Data in this exercise.
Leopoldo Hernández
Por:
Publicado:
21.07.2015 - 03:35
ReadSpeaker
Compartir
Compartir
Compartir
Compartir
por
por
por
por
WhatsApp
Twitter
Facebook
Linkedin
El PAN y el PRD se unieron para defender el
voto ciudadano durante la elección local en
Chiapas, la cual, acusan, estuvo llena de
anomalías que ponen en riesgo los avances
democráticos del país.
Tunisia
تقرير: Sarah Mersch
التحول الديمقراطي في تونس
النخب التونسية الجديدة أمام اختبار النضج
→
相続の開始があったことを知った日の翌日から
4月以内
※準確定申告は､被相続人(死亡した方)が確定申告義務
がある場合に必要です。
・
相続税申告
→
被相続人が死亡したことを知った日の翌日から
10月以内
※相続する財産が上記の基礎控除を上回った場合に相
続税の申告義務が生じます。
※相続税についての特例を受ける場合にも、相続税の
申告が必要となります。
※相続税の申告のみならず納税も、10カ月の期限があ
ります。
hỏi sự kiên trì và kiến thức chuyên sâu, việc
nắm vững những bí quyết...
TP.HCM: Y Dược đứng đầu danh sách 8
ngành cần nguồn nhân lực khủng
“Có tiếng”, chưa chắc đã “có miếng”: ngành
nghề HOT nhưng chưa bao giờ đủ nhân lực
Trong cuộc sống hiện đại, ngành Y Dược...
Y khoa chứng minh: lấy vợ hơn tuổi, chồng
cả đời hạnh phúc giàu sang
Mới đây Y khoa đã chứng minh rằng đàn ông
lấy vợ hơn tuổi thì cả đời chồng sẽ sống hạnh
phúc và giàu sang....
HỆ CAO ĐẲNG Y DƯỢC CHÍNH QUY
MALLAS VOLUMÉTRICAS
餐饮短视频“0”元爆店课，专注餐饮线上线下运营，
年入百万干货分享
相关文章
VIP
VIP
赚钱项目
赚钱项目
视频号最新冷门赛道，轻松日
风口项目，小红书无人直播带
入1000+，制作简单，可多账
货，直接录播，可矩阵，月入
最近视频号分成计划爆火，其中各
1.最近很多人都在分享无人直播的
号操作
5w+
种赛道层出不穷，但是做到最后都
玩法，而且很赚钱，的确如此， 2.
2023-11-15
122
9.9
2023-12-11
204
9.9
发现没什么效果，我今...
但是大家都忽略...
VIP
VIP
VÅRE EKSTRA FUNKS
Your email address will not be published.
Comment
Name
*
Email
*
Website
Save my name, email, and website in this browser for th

Brief.
All of the material, restated exactly, is the expected result.

Task response.
Leopoldo Hernández
Por:
Publicado:
21.07.2015 - 03:35
ReadSpeaker
Compartir
Compartir
Compartir
Compartir
por
por
por
por
WhatsApp
Twitter
Facebook
Linkedin
El PAN y el PRD se unieron para defender el
voto ciudadano durante la elección local en
Chiapas, la cual, acusan, estuvo llena de
anomalías que ponen en riesgo los avances
democráticos del país.
Tunisia
تقرير: Sarah Mersch
التحول الديمقراطي في تونس
النخب التونسية الجديدة أمام اختبار النضج
→
相続の開始があったことを知った日の翌日から
4月以内
※準確定申告は､被相続人(死亡した方)が確定申告義務
がある場合に必要です。
・
相続税申告
→
被相続人が死亡したことを知った日の翌日から
10月以内
※相続する財産が上記の基礎控除を上回った場合に相
続税の申告義務が生じます。
※相続税についての特例を受ける場合にも、相続税の
申告が必要となります。
※相続税の申告のみならず納税も、10カ月の期限があ
ります。
hỏi sự kiên trì và kiến thức chuyên sâu, việc
nắm vững những bí quyết...
TP.HCM: Y Dược đứng đầu danh sách 8
ngành cần nguồn nhân lực khủng
“Có tiếng”, chưa chắc đã “có miếng”: ngành
nghề HOT nhưng chưa bao giờ đủ nhân lực
Trong cuộc sống hiện đại, ngành Y Dược...
Y khoa chứng minh: lấy vợ hơn tuổi, chồng
cả đời hạnh phúc giàu sang
Mới đây Y khoa đã chứng minh rằng đàn ông
lấy vợ hơn tuổi thì cả đời chồng sẽ sống hạnh
phúc và giàu sang....
HỆ CAO ĐẲNG Y DƯỢC CHÍNH QUY
MALLAS VOLUMÉTRICAS
餐饮短视频“0”元爆店课，专注餐饮线上线下运营，
年入百万干货分享
相关文章
VIP
VIP
赚钱项目
赚钱项目
视频号最新冷门赛道，轻松日
风口项目，小红书无人直播带
入1000+，制作简单，可多账
货，直接录播，可矩阵，月入
最近视频号分成计划爆火，其中各
1.最近很多人都在分享无人直播的
号操作
5w+
种赛道层出不穷，但是做到最后都
玩法，而且很赚钱，的确如此， 2.
2023-11-15
122
9.9
2023-12-11
204
9.9
发现没什么效果，我今...
但是大家都忽略...
VIP
VIP
VÅRE EKSTRA FUNKS
Your email address will not be published.
Comment
Name
*
Email
*
Website
Save my name, email, and website in this browser for th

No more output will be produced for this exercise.